--- The records Enclosed Below ---
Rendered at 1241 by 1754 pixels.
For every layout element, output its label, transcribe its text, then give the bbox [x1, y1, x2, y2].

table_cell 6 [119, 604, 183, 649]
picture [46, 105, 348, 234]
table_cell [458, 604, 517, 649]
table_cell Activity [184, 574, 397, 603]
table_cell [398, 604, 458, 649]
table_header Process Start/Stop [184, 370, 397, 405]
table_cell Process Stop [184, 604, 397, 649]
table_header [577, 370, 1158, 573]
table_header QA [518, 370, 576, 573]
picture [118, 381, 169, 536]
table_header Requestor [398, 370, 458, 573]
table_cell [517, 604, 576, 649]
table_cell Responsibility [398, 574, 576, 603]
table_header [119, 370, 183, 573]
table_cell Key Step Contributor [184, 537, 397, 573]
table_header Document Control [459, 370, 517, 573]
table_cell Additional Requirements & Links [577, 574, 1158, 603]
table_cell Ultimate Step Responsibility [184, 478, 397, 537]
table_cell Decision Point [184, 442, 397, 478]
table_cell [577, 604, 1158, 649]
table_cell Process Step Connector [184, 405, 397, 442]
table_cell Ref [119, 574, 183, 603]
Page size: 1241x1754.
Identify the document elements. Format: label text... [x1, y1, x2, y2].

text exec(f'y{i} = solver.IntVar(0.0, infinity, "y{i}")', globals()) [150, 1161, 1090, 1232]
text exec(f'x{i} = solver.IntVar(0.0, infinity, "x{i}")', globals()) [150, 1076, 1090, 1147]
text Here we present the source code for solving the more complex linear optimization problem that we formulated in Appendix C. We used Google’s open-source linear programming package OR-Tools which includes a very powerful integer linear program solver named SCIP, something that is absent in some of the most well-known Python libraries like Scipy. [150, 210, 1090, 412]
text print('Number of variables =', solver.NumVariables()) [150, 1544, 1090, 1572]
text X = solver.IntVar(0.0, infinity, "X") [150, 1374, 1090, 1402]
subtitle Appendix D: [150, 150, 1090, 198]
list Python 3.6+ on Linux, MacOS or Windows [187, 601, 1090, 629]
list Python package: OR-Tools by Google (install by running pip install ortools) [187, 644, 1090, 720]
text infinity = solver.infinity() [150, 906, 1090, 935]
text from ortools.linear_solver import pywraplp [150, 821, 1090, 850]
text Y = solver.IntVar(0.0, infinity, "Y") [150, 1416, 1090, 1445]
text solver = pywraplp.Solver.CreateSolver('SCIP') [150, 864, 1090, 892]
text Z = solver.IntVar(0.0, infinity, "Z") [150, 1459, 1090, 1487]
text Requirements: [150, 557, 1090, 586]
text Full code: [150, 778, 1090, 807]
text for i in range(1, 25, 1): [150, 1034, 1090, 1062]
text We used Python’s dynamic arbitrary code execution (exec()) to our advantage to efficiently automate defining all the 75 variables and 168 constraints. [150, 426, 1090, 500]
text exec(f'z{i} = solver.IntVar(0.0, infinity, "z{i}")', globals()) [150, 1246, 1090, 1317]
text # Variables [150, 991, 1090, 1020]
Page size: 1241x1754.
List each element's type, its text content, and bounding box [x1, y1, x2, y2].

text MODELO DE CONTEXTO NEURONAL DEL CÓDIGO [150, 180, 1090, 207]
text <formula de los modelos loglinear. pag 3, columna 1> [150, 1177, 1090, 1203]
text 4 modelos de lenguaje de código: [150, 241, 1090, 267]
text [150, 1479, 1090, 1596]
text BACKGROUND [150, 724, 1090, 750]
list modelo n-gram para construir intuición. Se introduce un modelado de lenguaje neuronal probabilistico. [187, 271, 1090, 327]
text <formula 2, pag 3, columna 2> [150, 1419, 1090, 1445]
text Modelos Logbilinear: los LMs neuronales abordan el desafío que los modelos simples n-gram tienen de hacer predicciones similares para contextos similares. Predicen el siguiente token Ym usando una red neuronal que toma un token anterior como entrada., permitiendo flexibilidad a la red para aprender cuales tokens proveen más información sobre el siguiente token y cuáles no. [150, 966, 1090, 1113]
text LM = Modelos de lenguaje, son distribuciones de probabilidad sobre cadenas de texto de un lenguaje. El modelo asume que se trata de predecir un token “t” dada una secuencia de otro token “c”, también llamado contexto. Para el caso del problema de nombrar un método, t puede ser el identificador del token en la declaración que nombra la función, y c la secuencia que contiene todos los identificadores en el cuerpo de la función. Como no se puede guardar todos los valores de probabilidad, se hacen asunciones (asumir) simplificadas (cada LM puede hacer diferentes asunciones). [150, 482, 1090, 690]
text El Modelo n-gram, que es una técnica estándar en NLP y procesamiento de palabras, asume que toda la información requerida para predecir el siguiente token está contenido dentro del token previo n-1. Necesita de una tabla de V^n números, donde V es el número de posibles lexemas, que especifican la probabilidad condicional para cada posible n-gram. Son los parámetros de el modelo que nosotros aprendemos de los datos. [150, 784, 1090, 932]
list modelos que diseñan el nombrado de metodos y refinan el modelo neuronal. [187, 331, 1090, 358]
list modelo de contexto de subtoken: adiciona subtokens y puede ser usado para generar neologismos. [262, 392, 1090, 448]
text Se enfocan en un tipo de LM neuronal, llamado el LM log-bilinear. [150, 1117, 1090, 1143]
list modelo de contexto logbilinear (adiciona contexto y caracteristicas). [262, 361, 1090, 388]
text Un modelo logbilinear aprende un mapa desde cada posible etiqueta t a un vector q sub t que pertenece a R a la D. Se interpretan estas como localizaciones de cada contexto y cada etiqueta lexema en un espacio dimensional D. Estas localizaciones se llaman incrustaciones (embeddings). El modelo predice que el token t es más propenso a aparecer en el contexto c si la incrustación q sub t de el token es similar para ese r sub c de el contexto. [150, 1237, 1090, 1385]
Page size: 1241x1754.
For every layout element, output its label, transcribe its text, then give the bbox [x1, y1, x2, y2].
--- End of Enclosed The records ---
» Task statement
Retype the material above from start to finish without any changes.

» Exercise output
Rendered at 1241 by 1754 pixels.
For every layout element, output its label, transcribe its text, then give the bbox [x1, y1, x2, y2].

table_cell 6 [119, 604, 183, 649]
picture [46, 105, 348, 234]
table_cell [458, 604, 517, 649]
table_cell Activity [184, 574, 397, 603]
table_cell [398, 604, 458, 649]
table_header Process Start/Stop [184, 370, 397, 405]
table_cell Process Stop [184, 604, 397, 649]
table_header [577, 370, 1158, 573]
table_header QA [518, 370, 576, 573]
picture [118, 381, 169, 536]
table_header Requestor [398, 370, 458, 573]
table_cell [517, 604, 576, 649]
table_cell Responsibility [398, 574, 576, 603]
table_header [119, 370, 183, 573]
table_cell Key Step Contributor [184, 537, 397, 573]
table_header Document Control [459, 370, 517, 573]
table_cell Additional Requirements & Links [577, 574, 1158, 603]
table_cell Ultimate Step Responsibility [184, 478, 397, 537]
table_cell Decision Point [184, 442, 397, 478]
table_cell [577, 604, 1158, 649]
table_cell Process Step Connector [184, 405, 397, 442]
table_cell Ref [119, 574, 183, 603]
Page size: 1241x1754.
Identify the document elements. Format: label text... [x1, y1, x2, y2].

text exec(f'y{i} = solver.IntVar(0.0, infinity, "y{i}")', globals()) [150, 1161, 1090, 1232]
text exec(f'x{i} = solver.IntVar(0.0, infinity, "x{i}")', globals()) [150, 1076, 1090, 1147]
text Here we present the source code for solving the more complex linear optimization problem that we formulated in Appendix C. We used Google’s open-source linear programming package OR-Tools which includes a very powerful integer linear program solver named SCIP, something that is absent in some of the most well-known Python libraries like Scipy. [150, 210, 1090, 412]
text print('Number of variables =', solver.NumVariables()) [150, 1544, 1090, 1572]
text X = solver.IntVar(0.0, infinity, "X") [150, 1374, 1090, 1402]
subtitle Appendix D: [150, 150, 1090, 198]
list Python 3.6+ on Linux, MacOS or Windows [187, 601, 1090, 629]
list Python package: OR-Tools by Google (install by running pip install ortools) [187, 644, 1090, 720]
text infinity = solver.infinity() [150, 906, 1090, 935]
text from ortools.linear_solver import pywraplp [150, 821, 1090, 850]
text Y = solver.IntVar(0.0, infinity, "Y") [150, 1416, 1090, 1445]
text solver = pywraplp.Solver.CreateSolver('SCIP') [150, 864, 1090, 892]
text Z = solver.IntVar(0.0, infinity, "Z") [150, 1459, 1090, 1487]
text Requirements: [150, 557, 1090, 586]
text Full code: [150, 778, 1090, 807]
text for i in range(1, 25, 1): [150, 1034, 1090, 1062]
text We used Python’s dynamic arbitrary code execution (exec()) to our advantage to efficiently automate defining all the 75 variables and 168 constraints. [150, 426, 1090, 500]
text exec(f'z{i} = solver.IntVar(0.0, infinity, "z{i}")', globals()) [150, 1246, 1090, 1317]
text # Variables [150, 991, 1090, 1020]
Page size: 1241x1754.
List each element's type, its text content, and bounding box [x1, y1, x2, y2].

text MODELO DE CONTEXTO NEURONAL DEL CÓDIGO [150, 180, 1090, 207]
text <formula de los modelos loglinear. pag 3, columna 1> [150, 1177, 1090, 1203]
text 4 modelos de lenguaje de código: [150, 241, 1090, 267]
text [150, 1479, 1090, 1596]
text BACKGROUND [150, 724, 1090, 750]
list modelo n-gram para construir intuición. Se introduce un modelado de lenguaje neuronal probabilistico. [187, 271, 1090, 327]
text <formula 2, pag 3, columna 2> [150, 1419, 1090, 1445]
text Modelos Logbilinear: los LMs neuronales abordan el desafío que los modelos simples n-gram tienen de hacer predicciones similares para contextos similares. Predicen el siguiente token Ym usando una red neuronal que toma un token anterior como entrada., permitiendo flexibilidad a la red para aprender cuales tokens proveen más información sobre el siguiente token y cuáles no. [150, 966, 1090, 1113]
text LM = Modelos de lenguaje, son distribuciones de probabilidad sobre cadenas de texto de un lenguaje. El modelo asume que se trata de predecir un token “t” dada una secuencia de otro token “c”, también llamado contexto. Para el caso del problema de nombrar un método, t puede ser el identificador del token en la declaración que nombra la función, y c la secuencia que contiene todos los identificadores en el cuerpo de la función. Como no se puede guardar todos los valores de probabilidad, se hacen asunciones (asumir) simplificadas (cada LM puede hacer diferentes asunciones). [150, 482, 1090, 690]
text El Modelo n-gram, que es una técnica estándar en NLP y procesamiento de palabras, asume que toda la información requerida para predecir el siguiente token está contenido dentro del token previo n-1. Necesita de una tabla de V^n números, donde V es el número de posibles lexemas, que especifican la probabilidad condicional para cada posible n-gram. Son los parámetros de el modelo que nosotros aprendemos de los datos. [150, 784, 1090, 932]
list modelos que diseñan el nombrado de metodos y refinan el modelo neuronal. [187, 331, 1090, 358]
list modelo de contexto de subtoken: adiciona subtokens y puede ser usado para generar neologismos. [262, 392, 1090, 448]
text Se enfocan en un tipo de LM neuronal, llamado el LM log-bilinear. [150, 1117, 1090, 1143]
list modelo de contexto logbilinear (adiciona contexto y caracteristicas). [262, 361, 1090, 388]
text Un modelo logbilinear aprende un mapa desde cada posible etiqueta t a un vector q sub t que pertenece a R a la D. Se interpretan estas como localizaciones de cada contexto y cada etiqueta lexema en un espacio dimensional D. Estas localizaciones se llaman incrustaciones (embeddings). El modelo predice que el token t es más propenso a aparecer en el contexto c si la incrustación q sub t de el token es similar para ese r sub c de el contexto. [150, 1237, 1090, 1385]
Page size: 1241x1754.
For every layout element, output its label, transcribe its text, then give the bbox [x1, y1, x2, y2].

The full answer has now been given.